((

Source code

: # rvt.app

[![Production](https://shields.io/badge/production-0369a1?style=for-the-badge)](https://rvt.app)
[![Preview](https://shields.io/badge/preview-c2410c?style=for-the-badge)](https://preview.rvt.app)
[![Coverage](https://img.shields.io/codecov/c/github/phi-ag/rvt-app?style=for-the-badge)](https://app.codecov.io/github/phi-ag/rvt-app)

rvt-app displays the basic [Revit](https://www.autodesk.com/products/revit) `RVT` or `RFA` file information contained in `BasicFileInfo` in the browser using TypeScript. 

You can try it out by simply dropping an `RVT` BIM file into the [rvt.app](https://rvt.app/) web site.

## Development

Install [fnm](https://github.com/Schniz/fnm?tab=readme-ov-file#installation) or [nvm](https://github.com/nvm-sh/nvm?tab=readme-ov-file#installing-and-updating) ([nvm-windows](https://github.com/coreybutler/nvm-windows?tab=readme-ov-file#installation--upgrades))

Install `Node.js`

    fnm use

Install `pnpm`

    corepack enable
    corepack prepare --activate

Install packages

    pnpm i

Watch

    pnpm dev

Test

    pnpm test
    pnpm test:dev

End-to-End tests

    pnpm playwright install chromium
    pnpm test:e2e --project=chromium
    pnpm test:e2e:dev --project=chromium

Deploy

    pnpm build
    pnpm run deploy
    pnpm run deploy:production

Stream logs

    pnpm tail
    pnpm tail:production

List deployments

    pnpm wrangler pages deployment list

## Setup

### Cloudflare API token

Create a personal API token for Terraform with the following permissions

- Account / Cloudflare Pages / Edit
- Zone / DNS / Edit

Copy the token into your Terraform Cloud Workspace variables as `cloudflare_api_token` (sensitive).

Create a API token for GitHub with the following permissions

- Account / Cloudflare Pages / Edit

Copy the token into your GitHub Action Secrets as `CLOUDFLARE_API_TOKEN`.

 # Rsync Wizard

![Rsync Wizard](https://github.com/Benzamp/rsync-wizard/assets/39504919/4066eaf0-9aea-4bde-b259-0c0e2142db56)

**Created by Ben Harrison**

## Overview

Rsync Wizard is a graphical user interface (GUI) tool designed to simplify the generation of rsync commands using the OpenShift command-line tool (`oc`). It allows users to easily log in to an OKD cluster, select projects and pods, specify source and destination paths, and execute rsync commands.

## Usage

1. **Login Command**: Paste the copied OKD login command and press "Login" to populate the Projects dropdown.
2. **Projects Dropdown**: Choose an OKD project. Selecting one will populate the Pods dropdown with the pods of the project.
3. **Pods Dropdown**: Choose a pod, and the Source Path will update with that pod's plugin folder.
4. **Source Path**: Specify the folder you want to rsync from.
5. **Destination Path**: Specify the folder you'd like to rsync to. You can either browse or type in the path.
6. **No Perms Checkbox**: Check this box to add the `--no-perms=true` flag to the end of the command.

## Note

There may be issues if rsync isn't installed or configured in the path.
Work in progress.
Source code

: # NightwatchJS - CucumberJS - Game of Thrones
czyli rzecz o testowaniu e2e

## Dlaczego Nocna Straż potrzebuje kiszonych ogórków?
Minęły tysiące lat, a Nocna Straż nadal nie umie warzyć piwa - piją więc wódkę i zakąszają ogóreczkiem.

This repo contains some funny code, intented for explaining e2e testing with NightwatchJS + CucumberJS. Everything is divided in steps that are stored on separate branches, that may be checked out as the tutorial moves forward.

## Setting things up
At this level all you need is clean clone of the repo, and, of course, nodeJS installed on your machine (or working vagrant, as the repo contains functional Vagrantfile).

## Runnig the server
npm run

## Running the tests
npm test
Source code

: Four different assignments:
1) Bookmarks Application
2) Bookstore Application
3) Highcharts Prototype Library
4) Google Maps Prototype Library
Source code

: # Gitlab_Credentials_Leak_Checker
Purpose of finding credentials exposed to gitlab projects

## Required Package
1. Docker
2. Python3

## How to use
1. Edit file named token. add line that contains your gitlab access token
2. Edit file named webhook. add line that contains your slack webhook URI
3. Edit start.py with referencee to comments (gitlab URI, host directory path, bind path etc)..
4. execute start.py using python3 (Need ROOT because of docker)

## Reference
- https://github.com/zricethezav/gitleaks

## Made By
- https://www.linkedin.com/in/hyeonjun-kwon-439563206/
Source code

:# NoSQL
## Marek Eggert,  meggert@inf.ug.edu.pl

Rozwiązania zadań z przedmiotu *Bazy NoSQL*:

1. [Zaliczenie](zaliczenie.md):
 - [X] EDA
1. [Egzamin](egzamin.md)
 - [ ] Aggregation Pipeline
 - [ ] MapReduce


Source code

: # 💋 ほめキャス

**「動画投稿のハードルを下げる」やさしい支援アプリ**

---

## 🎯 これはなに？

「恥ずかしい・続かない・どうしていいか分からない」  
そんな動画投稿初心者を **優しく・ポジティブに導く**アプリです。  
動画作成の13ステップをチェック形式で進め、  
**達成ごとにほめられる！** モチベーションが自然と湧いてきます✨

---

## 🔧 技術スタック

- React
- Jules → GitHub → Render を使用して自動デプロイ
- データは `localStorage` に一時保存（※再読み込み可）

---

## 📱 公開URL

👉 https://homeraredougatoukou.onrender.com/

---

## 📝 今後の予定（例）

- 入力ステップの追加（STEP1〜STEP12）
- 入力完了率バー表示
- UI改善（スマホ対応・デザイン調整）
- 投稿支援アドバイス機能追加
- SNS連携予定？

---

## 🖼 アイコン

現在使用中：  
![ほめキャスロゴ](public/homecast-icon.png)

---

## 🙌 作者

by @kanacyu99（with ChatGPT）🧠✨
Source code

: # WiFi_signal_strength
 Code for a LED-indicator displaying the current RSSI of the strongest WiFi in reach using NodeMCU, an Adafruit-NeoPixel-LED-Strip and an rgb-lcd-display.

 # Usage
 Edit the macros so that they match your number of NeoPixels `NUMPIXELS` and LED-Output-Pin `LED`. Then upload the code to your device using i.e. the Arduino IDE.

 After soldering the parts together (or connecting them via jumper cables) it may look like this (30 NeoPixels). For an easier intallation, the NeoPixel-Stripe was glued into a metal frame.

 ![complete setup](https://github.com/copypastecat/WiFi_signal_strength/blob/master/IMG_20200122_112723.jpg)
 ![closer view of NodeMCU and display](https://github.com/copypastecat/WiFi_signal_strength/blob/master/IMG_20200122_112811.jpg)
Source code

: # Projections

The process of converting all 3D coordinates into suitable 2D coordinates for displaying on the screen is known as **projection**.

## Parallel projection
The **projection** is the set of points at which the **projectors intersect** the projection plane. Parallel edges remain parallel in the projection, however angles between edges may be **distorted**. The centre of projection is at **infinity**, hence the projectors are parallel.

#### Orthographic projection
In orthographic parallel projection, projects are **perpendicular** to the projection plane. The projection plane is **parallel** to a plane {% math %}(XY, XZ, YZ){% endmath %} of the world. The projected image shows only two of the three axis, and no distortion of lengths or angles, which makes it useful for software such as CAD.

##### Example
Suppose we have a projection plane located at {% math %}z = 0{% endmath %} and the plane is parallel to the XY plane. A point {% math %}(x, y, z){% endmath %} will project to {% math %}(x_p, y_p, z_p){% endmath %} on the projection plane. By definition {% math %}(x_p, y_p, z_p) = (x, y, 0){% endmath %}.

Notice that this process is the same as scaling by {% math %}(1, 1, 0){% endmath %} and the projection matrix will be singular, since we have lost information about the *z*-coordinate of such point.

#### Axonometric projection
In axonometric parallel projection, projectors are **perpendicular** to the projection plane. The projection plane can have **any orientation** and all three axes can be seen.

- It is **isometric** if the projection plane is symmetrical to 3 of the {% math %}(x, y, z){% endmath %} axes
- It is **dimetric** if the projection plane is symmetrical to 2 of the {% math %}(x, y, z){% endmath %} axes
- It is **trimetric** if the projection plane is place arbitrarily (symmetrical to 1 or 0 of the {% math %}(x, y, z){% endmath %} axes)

))

● Work item
Render the whole set of entries again, exactly as given.

● Task result
Source code

: # rvt.app

[![Production](https://shields.io/badge/production-0369a1?style=for-the-badge)](https://rvt.app)
[![Preview](https://shields.io/badge/preview-c2410c?style=for-the-badge)](https://preview.rvt.app)
[![Coverage](https://img.shields.io/codecov/c/github/phi-ag/rvt-app?style=for-the-badge)](https://app.codecov.io/github/phi-ag/rvt-app)

rvt-app displays the basic [Revit](https://www.autodesk.com/products/revit) `RVT` or `RFA` file information contained in `BasicFileInfo` in the browser using TypeScript. 

You can try it out by simply dropping an `RVT` BIM file into the [rvt.app](https://rvt.app/) web site.

## Development

Install [fnm](https://github.com/Schniz/fnm?tab=readme-ov-file#installation) or [nvm](https://github.com/nvm-sh/nvm?tab=readme-ov-file#installing-and-updating) ([nvm-windows](https://github.com/coreybutler/nvm-windows?tab=readme-ov-file#installation--upgrades))

Install `Node.js`

    fnm use

Install `pnpm`

    corepack enable
    corepack prepare --activate

Install packages

    pnpm i

Watch

    pnpm dev

Test

    pnpm test
    pnpm test:dev

End-to-End tests

    pnpm playwright install chromium
    pnpm test:e2e --project=chromium
    pnpm test:e2e:dev --project=chromium

Deploy

    pnpm build
    pnpm run deploy
    pnpm run deploy:production

Stream logs

    pnpm tail
    pnpm tail:production

List deployments

    pnpm wrangler pages deployment list

## Setup

### Cloudflare API token

Create a personal API token for Terraform with the following permissions

- Account / Cloudflare Pages / Edit
- Zone / DNS / Edit

Copy the token into your Terraform Cloud Workspace variables as `cloudflare_api_token` (sensitive).

Create a API token for GitHub with the following permissions

- Account / Cloudflare Pages / Edit

Copy the token into your GitHub Action Secrets as `CLOUDFLARE_API_TOKEN`.

 # Rsync Wizard

![Rsync Wizard](https://github.com/Benzamp/rsync-wizard/assets/39504919/4066eaf0-9aea-4bde-b259-0c0e2142db56)

**Created by Ben Harrison**

## Overview

Rsync Wizard is a graphical user interface (GUI) tool designed to simplify the generation of rsync commands using the OpenShift command-line tool (`oc`). It allows users to easily log in to an OKD cluster, select projects and pods, specify source and destination paths, and execute rsync commands.

## Usage

1. **Login Command**: Paste the copied OKD login command and press "Login" to populate the Projects dropdown.
2. **Projects Dropdown**: Choose an OKD project. Selecting one will populate the Pods dropdown with the pods of the project.
3. **Pods Dropdown**: Choose a pod, and the Source Path will update with that pod's plugin folder.
4. **Source Path**: Specify the folder you want to rsync from.
5. **Destination Path**: Specify the folder you'd like to rsync to. You can either browse or type in the path.
6. **No Perms Checkbox**: Check this box to add the `--no-perms=true` flag to the end of the command.

## Note

There may be issues if rsync isn't installed or configured in the path.
Work in progress.
Source code

: # NightwatchJS - CucumberJS - Game of Thrones
czyli rzecz o testowaniu e2e

## Dlaczego Nocna Straż potrzebuje kiszonych ogórków?
Minęły tysiące lat, a Nocna Straż nadal nie umie warzyć piwa - piją więc wódkę i zakąszają ogóreczkiem.

This repo contains some funny code, intented for explaining e2e testing with NightwatchJS + CucumberJS. Everything is divided in steps that are stored on separate branches, that may be checked out as the tutorial moves forward.

## Setting things up
At this level all you need is clean clone of the repo, and, of course, nodeJS installed on your machine (or working vagrant, as the repo contains functional Vagrantfile).

## Runnig the server
npm run

## Running the tests
npm test
Source code

: Four different assignments:
1) Bookmarks Application
2) Bookstore Application
3) Highcharts Prototype Library
4) Google Maps Prototype Library
Source code

: # Gitlab_Credentials_Leak_Checker
Purpose of finding credentials exposed to gitlab projects

## Required Package
1. Docker
2. Python3

## How to use
1. Edit file named token. add line that contains your gitlab access token
2. Edit file named webhook. add line that contains your slack webhook URI
3. Edit start.py with referencee to comments (gitlab URI, host directory path, bind path etc)..
4. execute start.py using python3 (Need ROOT because of docker)

## Reference
- https://github.com/zricethezav/gitleaks

## Made By
- https://www.linkedin.com/in/hyeonjun-kwon-439563206/
Source code

:# NoSQL
## Marek Eggert,  meggert@inf.ug.edu.pl

Rozwiązania zadań z przedmiotu *Bazy NoSQL*:

1. [Zaliczenie](zaliczenie.md):
 - [X] EDA
1. [Egzamin](egzamin.md)
 - [ ] Aggregation Pipeline
 - [ ] MapReduce


Source code

: # 💋 ほめキャス

**「動画投稿のハードルを下げる」やさしい支援アプリ**

---

## 🎯 これはなに？

「恥ずかしい・続かない・どうしていいか分からない」  
そんな動画投稿初心者を **優しく・ポジティブに導く**アプリです。  
動画作成の13ステップをチェック形式で進め、  
**達成ごとにほめられる！** モチベーションが自然と湧いてきます✨

---

## 🔧 技術スタック

- React
- Jules → GitHub → Render を使用して自動デプロイ
- データは `localStorage` に一時保存（※再読み込み可）

---

## 📱 公開URL

👉 https://homeraredougatoukou.onrender.com/

---

## 📝 今後の予定（例）

- 入力ステップの追加（STEP1〜STEP12）
- 入力完了率バー表示
- UI改善（スマホ対応・デザイン調整）
- 投稿支援アドバイス機能追加
- SNS連携予定？

---

## 🖼 アイコン

現在使用中：  
![ほめキャスロゴ](public/homecast-icon.png)

---

## 🙌 作者

by @kanacyu99（with ChatGPT）🧠✨
Source code

: # WiFi_signal_strength
 Code for a LED-indicator displaying the current RSSI of the strongest WiFi in reach using NodeMCU, an Adafruit-NeoPixel-LED-Strip and an rgb-lcd-display.

 # Usage
 Edit the macros so that they match your number of NeoPixels `NUMPIXELS` and LED-Output-Pin `LED`. Then upload the code to your device using i.e. the Arduino IDE.

 After soldering the parts together (or connecting them via jumper cables) it may look like this (30 NeoPixels). For an easier intallation, the NeoPixel-Stripe was glued into a metal frame.

 ![complete setup](https://github.com/copypastecat/WiFi_signal_strength/blob/master/IMG_20200122_112723.jpg)
 ![closer view of NodeMCU and display](https://github.com/copypastecat/WiFi_signal_strength/blob/master/IMG_20200122_112811.jpg)
Source code

: # Projections

The process of converting all 3D coordinates into suitable 2D coordinates for displaying on the screen is known as **projection**.

## Parallel projection
The **projection** is the set of points at which the **projectors intersect** the projection plane. Parallel edges remain parallel in the projection, however angles between edges may be **distorted**. The centre of projection is at **infinity**, hence the projectors are parallel.

#### Orthographic projection
In orthographic parallel projection, projects are **perpendicular** to the projection plane. The projection plane is **parallel** to a plane {% math %}(XY, XZ, YZ){% endmath %} of the world. The projected image shows only two of the three axis, and no distortion of lengths or angles, which makes it useful for software such as CAD.

##### Example
Suppose we have a projection plane located at {% math %}z = 0{% endmath %} and the plane is parallel to the XY plane. A point {% math %}(x, y, z){% endmath %} will project to {% math %}(x_p, y_p, z_p){% endmath %} on the projection plane. By definition {% math %}(x_p, y_p, z_p) = (x, y, 0){% endmath %}.

Notice that this process is the same as scaling by {% math %}(1, 1, 0){% endmath %} and the projection matrix will be singular, since we have lost information about the *z*-coordinate of such point.

#### Axonometric projection
In axonometric parallel projection, projectors are **perpendicular** to the projection plane. The projection plane can have **any orientation** and all three axes can be seen.

- It is **isometric** if the projection plane is symmetrical to 3 of the {% math %}(x, y, z){% endmath %} axes
- It is **dimetric** if the projection plane is symmetrical to 2 of the {% math %}(x, y, z){% endmath %} axes
- It is **trimetric** if the projection plane is place arbitrarily (symmetrical to 1 or 0 of the {% math %}(x, y, z){% endmath %} axes)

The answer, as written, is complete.